Given data ->

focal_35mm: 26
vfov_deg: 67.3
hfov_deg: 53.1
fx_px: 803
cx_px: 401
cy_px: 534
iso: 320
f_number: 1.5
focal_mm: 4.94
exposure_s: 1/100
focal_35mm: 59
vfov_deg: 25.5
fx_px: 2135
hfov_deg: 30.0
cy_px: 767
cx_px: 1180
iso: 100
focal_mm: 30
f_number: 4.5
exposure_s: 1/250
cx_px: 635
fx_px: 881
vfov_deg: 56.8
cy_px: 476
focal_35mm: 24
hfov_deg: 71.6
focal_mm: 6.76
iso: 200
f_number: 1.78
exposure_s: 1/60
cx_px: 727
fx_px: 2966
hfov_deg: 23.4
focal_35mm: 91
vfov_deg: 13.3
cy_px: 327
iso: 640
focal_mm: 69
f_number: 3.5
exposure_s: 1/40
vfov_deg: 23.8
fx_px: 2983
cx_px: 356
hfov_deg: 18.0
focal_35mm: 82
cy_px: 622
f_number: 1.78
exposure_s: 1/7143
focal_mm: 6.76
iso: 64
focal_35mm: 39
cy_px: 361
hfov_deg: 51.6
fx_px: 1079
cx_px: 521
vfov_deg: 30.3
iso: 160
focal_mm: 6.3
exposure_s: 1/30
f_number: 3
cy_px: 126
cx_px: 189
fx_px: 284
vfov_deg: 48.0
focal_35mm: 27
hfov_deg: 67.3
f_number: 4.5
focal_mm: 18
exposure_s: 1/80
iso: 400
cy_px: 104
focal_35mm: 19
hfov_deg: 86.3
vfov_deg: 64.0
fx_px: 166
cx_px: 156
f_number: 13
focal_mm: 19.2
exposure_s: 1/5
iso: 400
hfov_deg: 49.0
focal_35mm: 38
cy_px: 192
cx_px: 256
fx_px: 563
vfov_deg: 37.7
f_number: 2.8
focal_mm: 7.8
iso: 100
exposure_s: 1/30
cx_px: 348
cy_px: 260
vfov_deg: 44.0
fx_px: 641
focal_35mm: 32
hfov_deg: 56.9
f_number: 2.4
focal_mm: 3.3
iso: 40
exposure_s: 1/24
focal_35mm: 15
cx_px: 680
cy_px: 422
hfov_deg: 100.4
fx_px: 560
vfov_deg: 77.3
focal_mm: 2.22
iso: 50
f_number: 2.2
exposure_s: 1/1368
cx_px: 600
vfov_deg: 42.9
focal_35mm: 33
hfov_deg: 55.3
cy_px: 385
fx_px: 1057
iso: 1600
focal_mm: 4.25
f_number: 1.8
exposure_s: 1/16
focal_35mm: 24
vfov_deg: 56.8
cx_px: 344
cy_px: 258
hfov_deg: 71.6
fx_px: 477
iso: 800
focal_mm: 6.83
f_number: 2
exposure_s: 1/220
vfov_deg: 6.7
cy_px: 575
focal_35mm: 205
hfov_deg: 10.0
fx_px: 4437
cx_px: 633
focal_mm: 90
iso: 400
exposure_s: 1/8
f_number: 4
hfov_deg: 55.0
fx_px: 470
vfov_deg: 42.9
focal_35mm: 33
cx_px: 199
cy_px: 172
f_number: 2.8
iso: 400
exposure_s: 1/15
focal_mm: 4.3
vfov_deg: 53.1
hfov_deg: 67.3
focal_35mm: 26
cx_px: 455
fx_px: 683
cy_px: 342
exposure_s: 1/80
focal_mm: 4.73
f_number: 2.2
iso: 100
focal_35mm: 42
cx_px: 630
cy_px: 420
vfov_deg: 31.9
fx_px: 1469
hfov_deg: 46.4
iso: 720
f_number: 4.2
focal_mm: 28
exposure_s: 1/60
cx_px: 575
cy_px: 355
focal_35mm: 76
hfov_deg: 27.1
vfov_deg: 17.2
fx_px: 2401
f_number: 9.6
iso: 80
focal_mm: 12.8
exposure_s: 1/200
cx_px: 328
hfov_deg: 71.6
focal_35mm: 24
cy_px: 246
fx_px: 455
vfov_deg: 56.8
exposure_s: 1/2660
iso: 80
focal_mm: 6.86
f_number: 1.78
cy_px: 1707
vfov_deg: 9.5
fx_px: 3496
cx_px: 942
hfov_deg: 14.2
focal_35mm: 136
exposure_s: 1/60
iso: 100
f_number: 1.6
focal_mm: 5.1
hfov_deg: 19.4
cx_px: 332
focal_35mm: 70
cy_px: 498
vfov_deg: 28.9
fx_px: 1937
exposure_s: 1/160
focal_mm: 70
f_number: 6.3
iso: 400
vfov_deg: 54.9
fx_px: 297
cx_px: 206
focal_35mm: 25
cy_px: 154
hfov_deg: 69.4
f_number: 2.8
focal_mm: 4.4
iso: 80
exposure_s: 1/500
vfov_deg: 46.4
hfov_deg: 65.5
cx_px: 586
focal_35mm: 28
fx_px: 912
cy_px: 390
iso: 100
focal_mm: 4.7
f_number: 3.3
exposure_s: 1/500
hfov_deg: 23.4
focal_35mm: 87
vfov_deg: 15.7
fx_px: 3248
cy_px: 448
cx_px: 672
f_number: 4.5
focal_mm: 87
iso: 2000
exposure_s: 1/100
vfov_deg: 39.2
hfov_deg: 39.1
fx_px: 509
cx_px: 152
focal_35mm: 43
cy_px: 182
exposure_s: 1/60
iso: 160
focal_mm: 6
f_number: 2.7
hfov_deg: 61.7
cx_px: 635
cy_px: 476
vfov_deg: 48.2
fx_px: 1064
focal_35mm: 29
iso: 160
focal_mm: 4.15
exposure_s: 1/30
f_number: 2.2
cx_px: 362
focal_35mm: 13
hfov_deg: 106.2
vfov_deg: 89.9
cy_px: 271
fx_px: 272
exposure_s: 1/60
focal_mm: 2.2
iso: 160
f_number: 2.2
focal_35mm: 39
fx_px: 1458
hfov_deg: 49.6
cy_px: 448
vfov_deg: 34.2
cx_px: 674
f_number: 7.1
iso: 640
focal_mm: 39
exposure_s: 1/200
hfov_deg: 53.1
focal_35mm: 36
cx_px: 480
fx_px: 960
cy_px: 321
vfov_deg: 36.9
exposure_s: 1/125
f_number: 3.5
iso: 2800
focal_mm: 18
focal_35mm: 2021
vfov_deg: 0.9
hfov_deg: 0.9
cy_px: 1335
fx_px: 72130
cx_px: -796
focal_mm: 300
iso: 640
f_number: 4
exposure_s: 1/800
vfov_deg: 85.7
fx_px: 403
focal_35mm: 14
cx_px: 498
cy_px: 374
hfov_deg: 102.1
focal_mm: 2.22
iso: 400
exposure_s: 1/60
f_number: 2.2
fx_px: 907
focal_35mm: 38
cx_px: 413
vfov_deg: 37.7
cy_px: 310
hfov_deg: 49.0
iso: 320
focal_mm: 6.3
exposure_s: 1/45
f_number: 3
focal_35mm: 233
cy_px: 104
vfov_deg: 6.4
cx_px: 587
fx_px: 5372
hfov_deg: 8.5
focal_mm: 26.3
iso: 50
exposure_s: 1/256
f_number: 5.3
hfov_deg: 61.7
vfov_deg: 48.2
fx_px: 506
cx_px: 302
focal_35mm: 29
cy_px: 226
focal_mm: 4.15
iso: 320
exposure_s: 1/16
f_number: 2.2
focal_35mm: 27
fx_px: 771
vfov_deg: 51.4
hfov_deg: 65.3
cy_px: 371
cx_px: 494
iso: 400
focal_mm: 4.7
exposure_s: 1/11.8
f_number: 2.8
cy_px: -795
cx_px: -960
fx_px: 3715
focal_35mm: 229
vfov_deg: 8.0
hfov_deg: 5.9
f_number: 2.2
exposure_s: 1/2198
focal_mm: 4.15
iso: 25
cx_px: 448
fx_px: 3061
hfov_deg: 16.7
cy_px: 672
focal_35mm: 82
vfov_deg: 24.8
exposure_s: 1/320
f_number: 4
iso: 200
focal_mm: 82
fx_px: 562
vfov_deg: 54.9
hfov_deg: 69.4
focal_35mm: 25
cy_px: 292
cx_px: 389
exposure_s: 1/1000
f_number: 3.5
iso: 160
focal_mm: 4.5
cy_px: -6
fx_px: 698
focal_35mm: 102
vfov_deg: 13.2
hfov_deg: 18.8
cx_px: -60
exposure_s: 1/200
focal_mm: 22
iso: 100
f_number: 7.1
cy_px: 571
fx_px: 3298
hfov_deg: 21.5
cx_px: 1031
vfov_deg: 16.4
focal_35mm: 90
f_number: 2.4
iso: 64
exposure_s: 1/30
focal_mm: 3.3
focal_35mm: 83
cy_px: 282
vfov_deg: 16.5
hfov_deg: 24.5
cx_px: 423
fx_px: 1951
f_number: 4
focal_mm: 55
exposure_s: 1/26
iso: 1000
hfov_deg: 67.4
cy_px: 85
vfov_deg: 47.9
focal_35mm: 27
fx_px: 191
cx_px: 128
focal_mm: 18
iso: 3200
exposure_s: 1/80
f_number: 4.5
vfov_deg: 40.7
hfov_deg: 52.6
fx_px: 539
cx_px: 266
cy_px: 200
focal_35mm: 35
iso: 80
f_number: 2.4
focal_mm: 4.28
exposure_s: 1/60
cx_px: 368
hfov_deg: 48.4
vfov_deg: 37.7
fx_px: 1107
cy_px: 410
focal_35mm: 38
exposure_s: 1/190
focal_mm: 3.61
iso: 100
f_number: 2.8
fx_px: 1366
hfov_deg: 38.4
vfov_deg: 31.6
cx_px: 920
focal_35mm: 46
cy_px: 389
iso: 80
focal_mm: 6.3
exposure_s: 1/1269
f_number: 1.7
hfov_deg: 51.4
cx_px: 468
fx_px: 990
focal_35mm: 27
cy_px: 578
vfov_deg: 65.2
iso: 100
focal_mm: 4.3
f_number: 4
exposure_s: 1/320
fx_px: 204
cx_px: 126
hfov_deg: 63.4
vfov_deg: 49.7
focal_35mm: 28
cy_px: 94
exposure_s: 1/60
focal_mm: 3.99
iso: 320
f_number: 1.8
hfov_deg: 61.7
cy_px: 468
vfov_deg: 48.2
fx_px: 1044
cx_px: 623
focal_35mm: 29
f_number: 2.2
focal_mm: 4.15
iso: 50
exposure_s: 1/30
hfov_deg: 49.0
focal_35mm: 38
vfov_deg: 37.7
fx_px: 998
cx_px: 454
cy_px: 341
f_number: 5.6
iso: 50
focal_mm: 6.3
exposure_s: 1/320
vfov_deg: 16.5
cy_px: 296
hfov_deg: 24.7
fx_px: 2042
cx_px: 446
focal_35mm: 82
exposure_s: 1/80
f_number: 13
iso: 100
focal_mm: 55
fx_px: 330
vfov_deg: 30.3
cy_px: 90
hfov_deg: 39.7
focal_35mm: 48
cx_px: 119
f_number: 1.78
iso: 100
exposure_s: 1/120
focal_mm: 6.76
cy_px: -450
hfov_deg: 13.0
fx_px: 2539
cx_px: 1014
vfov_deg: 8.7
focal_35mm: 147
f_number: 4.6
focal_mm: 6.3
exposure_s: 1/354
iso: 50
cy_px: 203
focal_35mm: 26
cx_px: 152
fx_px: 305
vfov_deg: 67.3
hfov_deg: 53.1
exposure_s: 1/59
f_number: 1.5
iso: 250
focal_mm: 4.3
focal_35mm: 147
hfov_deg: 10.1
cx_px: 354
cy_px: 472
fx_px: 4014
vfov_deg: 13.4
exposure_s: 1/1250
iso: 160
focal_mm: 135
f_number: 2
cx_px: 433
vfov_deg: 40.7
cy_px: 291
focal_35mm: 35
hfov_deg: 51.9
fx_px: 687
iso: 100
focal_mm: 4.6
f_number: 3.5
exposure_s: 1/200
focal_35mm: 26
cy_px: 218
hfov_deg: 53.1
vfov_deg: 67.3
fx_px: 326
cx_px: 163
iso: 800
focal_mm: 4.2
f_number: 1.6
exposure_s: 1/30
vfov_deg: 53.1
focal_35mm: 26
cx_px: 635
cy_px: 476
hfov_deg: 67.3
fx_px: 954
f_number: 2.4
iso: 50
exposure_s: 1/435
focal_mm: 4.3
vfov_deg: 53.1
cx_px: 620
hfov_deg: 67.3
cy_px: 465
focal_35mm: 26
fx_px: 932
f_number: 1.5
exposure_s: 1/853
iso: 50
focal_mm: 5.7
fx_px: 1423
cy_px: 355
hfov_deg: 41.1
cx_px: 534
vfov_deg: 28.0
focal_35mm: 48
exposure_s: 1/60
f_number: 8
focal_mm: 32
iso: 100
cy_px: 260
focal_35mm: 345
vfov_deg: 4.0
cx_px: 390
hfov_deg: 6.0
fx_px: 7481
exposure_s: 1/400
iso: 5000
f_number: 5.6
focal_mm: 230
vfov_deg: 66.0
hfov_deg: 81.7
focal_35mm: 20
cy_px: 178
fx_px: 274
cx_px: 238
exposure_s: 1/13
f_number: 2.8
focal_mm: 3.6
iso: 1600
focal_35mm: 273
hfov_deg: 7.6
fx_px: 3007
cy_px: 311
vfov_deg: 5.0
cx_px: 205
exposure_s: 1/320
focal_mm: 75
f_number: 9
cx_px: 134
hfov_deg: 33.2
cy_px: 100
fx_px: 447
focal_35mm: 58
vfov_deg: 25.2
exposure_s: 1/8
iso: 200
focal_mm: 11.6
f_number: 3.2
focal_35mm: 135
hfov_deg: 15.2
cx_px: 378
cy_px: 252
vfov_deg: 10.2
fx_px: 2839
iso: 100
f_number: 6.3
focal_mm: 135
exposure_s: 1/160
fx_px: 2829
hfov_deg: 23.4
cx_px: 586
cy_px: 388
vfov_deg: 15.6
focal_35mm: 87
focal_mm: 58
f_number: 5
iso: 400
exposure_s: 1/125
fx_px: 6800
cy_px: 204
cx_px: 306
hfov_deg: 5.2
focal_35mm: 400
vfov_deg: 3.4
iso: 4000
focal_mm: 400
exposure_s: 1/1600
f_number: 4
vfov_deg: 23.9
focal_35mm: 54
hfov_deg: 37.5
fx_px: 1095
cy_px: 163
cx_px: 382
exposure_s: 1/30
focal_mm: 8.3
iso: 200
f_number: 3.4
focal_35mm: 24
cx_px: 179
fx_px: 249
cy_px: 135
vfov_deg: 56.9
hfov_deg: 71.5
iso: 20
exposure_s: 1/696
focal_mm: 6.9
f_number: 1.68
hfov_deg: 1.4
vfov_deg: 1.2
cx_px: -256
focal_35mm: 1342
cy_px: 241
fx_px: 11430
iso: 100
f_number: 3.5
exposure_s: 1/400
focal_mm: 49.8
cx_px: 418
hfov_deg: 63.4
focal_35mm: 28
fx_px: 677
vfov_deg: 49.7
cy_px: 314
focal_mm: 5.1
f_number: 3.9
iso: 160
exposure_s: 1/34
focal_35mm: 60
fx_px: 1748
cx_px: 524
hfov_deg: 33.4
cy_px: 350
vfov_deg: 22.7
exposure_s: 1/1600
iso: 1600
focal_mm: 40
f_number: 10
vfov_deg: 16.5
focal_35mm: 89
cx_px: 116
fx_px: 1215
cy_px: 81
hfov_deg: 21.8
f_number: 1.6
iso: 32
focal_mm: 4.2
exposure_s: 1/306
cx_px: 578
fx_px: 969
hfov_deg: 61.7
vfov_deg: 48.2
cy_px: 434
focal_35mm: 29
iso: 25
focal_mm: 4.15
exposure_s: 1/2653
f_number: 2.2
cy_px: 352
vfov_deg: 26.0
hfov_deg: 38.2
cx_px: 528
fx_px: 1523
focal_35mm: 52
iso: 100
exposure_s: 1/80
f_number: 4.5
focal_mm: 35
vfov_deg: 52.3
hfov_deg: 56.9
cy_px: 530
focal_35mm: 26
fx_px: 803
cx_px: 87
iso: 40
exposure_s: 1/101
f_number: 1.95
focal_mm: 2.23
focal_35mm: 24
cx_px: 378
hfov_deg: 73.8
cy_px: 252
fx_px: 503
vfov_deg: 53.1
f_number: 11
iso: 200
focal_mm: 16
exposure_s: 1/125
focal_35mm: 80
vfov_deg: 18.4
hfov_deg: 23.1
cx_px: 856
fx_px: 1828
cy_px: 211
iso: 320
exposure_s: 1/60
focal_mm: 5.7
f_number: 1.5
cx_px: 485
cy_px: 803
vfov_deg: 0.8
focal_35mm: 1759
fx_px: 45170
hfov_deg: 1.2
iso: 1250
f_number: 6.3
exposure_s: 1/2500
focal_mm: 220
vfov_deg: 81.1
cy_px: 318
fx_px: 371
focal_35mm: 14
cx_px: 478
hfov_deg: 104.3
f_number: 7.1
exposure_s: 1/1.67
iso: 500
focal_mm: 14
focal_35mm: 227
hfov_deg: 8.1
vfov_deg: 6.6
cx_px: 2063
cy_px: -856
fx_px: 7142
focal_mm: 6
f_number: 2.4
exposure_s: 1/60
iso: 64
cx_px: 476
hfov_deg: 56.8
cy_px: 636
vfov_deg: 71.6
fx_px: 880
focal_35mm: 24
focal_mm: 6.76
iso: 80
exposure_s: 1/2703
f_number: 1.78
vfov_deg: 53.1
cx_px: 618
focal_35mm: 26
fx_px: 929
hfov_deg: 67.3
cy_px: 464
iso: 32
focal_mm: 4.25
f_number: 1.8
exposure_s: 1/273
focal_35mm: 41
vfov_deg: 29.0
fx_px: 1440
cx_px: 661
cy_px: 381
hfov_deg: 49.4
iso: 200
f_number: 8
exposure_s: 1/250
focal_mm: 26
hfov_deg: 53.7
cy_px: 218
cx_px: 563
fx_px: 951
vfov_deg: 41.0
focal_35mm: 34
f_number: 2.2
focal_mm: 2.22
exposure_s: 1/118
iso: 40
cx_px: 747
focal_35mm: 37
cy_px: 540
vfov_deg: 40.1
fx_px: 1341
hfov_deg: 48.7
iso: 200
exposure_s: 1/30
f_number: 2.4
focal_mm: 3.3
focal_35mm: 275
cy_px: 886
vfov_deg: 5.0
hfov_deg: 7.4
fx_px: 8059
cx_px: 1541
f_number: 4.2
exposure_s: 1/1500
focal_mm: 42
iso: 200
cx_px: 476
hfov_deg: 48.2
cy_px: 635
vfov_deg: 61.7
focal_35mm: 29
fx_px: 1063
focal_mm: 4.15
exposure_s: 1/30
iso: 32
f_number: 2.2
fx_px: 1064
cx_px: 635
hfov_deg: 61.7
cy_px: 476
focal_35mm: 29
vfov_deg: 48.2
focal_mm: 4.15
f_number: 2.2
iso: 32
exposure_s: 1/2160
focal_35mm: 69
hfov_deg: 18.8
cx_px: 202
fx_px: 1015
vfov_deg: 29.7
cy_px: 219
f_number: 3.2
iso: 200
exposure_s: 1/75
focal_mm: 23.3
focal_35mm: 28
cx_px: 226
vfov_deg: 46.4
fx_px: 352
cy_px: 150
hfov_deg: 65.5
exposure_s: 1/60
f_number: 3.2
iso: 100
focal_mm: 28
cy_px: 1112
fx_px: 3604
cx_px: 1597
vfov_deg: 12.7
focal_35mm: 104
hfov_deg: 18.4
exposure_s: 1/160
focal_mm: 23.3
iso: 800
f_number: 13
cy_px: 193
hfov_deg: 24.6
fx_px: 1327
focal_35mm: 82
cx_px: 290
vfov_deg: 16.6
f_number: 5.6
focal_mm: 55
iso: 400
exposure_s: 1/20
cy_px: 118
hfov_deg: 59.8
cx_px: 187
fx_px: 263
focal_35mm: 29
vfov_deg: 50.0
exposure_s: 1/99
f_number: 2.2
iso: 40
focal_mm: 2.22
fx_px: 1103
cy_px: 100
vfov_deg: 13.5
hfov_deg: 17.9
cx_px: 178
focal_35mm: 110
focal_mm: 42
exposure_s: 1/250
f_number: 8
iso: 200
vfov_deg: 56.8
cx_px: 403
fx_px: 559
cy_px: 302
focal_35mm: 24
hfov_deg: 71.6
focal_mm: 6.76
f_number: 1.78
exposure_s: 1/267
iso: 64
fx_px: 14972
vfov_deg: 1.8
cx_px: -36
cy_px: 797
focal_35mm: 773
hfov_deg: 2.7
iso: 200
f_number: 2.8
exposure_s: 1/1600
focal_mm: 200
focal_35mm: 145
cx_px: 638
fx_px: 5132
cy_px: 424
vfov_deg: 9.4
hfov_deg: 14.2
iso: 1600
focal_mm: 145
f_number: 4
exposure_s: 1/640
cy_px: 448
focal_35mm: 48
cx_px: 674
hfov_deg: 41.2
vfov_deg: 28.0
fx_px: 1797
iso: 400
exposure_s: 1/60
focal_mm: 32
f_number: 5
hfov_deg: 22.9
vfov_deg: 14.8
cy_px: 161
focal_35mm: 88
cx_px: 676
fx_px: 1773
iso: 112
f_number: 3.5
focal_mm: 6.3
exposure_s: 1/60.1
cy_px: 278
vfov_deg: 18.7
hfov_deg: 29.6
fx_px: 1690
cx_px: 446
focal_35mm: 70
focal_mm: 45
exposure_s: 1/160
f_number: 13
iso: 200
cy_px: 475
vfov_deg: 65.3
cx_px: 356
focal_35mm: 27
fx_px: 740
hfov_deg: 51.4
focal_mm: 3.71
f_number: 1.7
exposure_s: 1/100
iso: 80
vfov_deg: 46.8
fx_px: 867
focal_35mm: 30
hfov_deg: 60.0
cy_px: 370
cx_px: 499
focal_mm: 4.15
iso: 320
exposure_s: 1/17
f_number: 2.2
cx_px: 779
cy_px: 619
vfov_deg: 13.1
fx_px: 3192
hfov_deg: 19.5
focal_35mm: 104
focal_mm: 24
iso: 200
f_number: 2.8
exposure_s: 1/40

Assigned task -> For this exercise, output exactly the lines above from the line with "vfov_deg: 8.7" to the line with "focal_35mm: 54", counting both, and leave out the rest.

Final answer ->
vfov_deg: 8.7
focal_35mm: 147
f_number: 4.6
focal_mm: 6.3
exposure_s: 1/354
iso: 50
cy_px: 203
focal_35mm: 26
cx_px: 152
fx_px: 305
vfov_deg: 67.3
hfov_deg: 53.1
exposure_s: 1/59
f_number: 1.5
iso: 250
focal_mm: 4.3
focal_35mm: 147
hfov_deg: 10.1
cx_px: 354
cy_px: 472
fx_px: 4014
vfov_deg: 13.4
exposure_s: 1/1250
iso: 160
focal_mm: 135
f_number: 2
cx_px: 433
vfov_deg: 40.7
cy_px: 291
focal_35mm: 35
hfov_deg: 51.9
fx_px: 687
iso: 100
focal_mm: 4.6
f_number: 3.5
exposure_s: 1/200
focal_35mm: 26
cy_px: 218
hfov_deg: 53.1
vfov_deg: 67.3
fx_px: 326
cx_px: 163
iso: 800
focal_mm: 4.2
f_number: 1.6
exposure_s: 1/30
vfov_deg: 53.1
focal_35mm: 26
cx_px: 635
cy_px: 476
hfov_deg: 67.3
fx_px: 954
f_number: 2.4
iso: 50
exposure_s: 1/435
focal_mm: 4.3
vfov_deg: 53.1
cx_px: 620
hfov_deg: 67.3
cy_px: 465
focal_35mm: 26
fx_px: 932
f_number: 1.5
exposure_s: 1/853
iso: 50
focal_mm: 5.7
fx_px: 1423
cy_px: 355
hfov_deg: 41.1
cx_px: 534
vfov_deg: 28.0
focal_35mm: 48
exposure_s: 1/60
f_number: 8
focal_mm: 32
iso: 100
cy_px: 260
focal_35mm: 345
vfov_deg: 4.0
cx_px: 390
hfov_deg: 6.0
fx_px: 7481
exposure_s: 1/400
iso: 5000
f_number: 5.6
focal_mm: 230
vfov_deg: 66.0
hfov_deg: 81.7
focal_35mm: 20
cy_px: 178
fx_px: 274
cx_px: 238
exposure_s: 1/13
f_number: 2.8
focal_mm: 3.6
iso: 1600
focal_35mm: 273
hfov_deg: 7.6
fx_px: 3007
cy_px: 311
vfov_deg: 5.0
cx_px: 205
exposure_s: 1/320
focal_mm: 75
f_number: 9
cx_px: 134
hfov_deg: 33.2
cy_px: 100
fx_px: 447
focal_35mm: 58
vfov_deg: 25.2
exposure_s: 1/8
iso: 200
focal_mm: 11.6
f_number: 3.2
focal_35mm: 135
hfov_deg: 15.2
cx_px: 378
cy_px: 252
vfov_deg: 10.2
fx_px: 2839
iso: 100
f_number: 6.3
focal_mm: 135
exposure_s: 1/160
fx_px: 2829
hfov_deg: 23.4
cx_px: 586
cy_px: 388
vfov_deg: 15.6
focal_35mm: 87
focal_mm: 58
f_number: 5
iso: 400
exposure_s: 1/125
fx_px: 6800
cy_px: 204
cx_px: 306
hfov_deg: 5.2
focal_35mm: 400
vfov_deg: 3.4
iso: 4000
focal_mm: 400
exposure_s: 1/1600
f_number: 4
vfov_deg: 23.9
focal_35mm: 54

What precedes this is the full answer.